(Beginning of ENTRIES SHOWN)

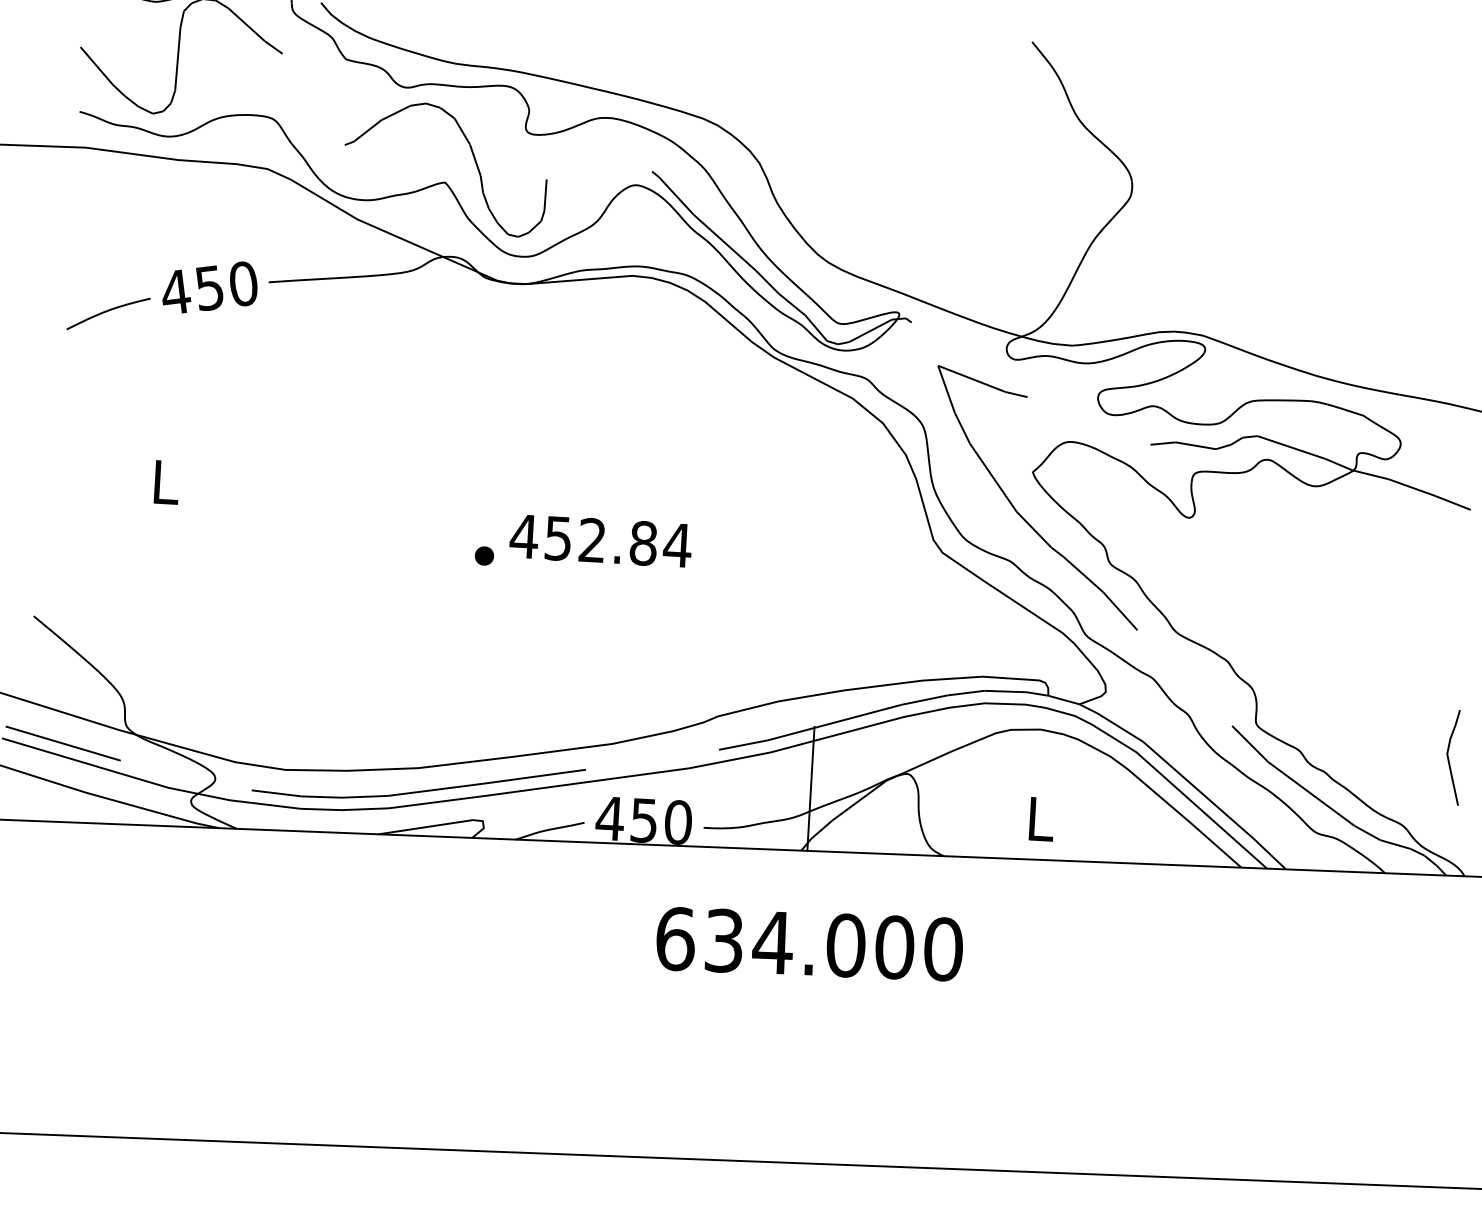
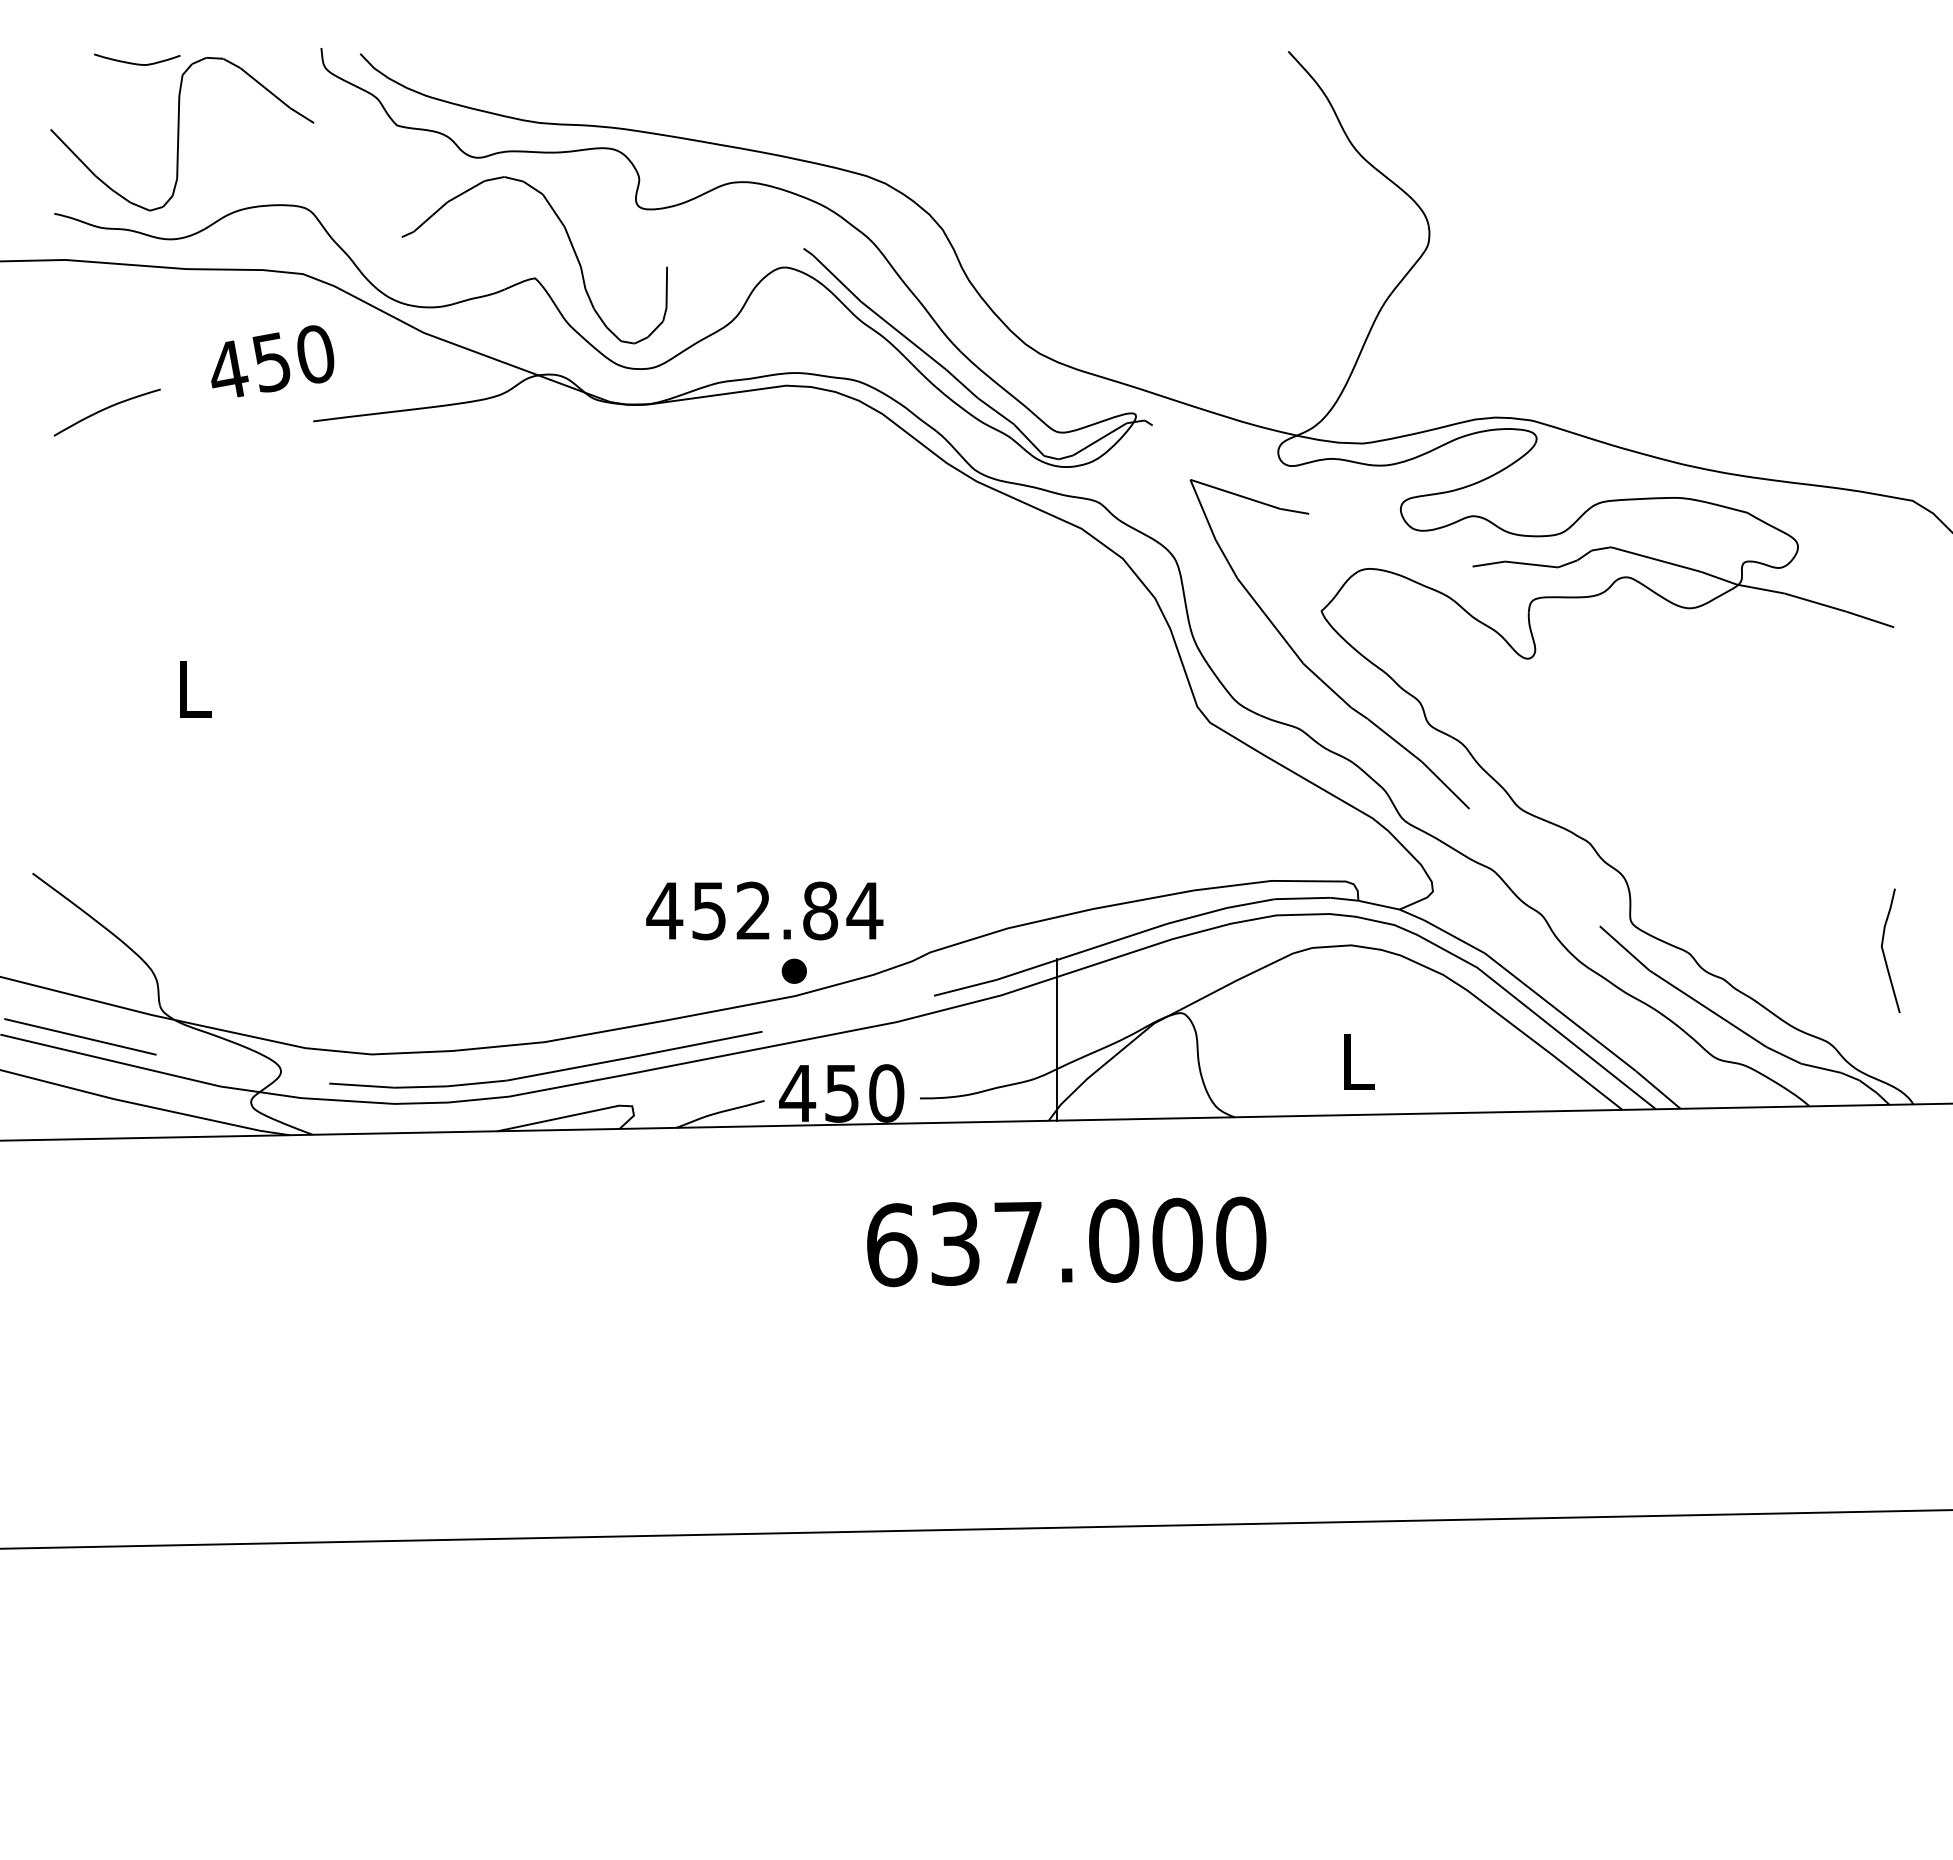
text: (210, 287) -> (272, 361), moved
curve: (106, 312) -> (104, 410), moved
text: (600, 540) -> (764, 910), moved
part: (483, 555) -> (793, 970), moved
text: (772, 942) -> (1018, 1242), 634.000 -> 637.000

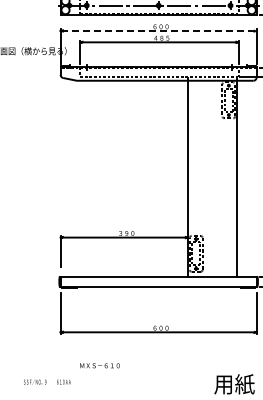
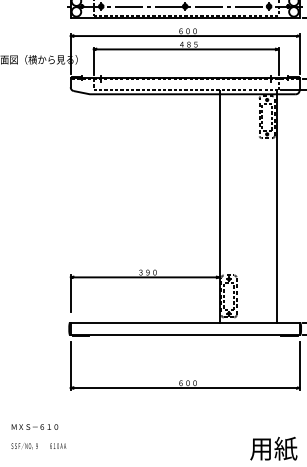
line: (161, 30) -> (188, 35), dashed -> solid
text: (99, 365) -> (34, 426), moved
text: (47, 381) -> (39, 445), moved

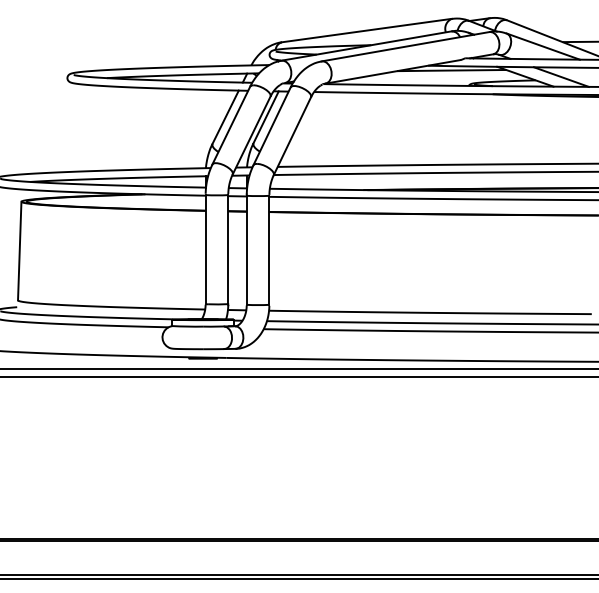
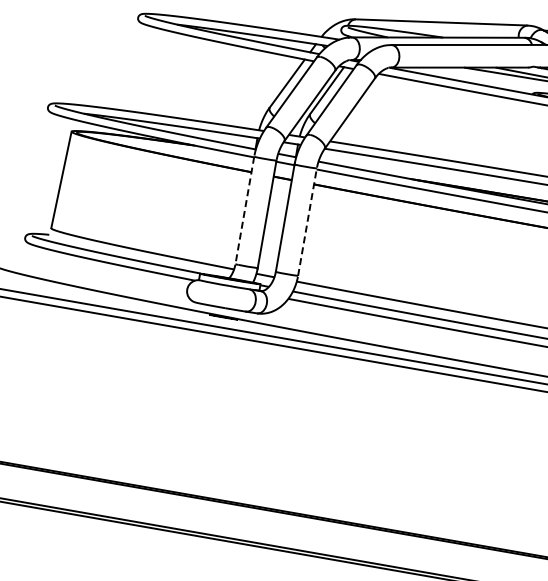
line: (205, 249) -> (244, 210), solid -> dashed
line: (269, 250) -> (307, 222), solid -> dashed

(End of ENTRIES SHOWN)

● WORK INSTRUCTION: Return the listing above verbatim and exclude every picture.

● RESPONSE TO THE EXERCISE:
text: (210, 287) -> (272, 361), moved
curve: (106, 312) -> (104, 410), moved
text: (600, 540) -> (764, 910), moved
part: (483, 555) -> (793, 970), moved
text: (772, 942) -> (1018, 1242), 634.000 -> 637.000

line: (161, 30) -> (188, 35), dashed -> solid
text: (99, 365) -> (34, 426), moved
text: (47, 381) -> (39, 445), moved

line: (205, 249) -> (244, 210), solid -> dashed
line: (269, 250) -> (307, 222), solid -> dashed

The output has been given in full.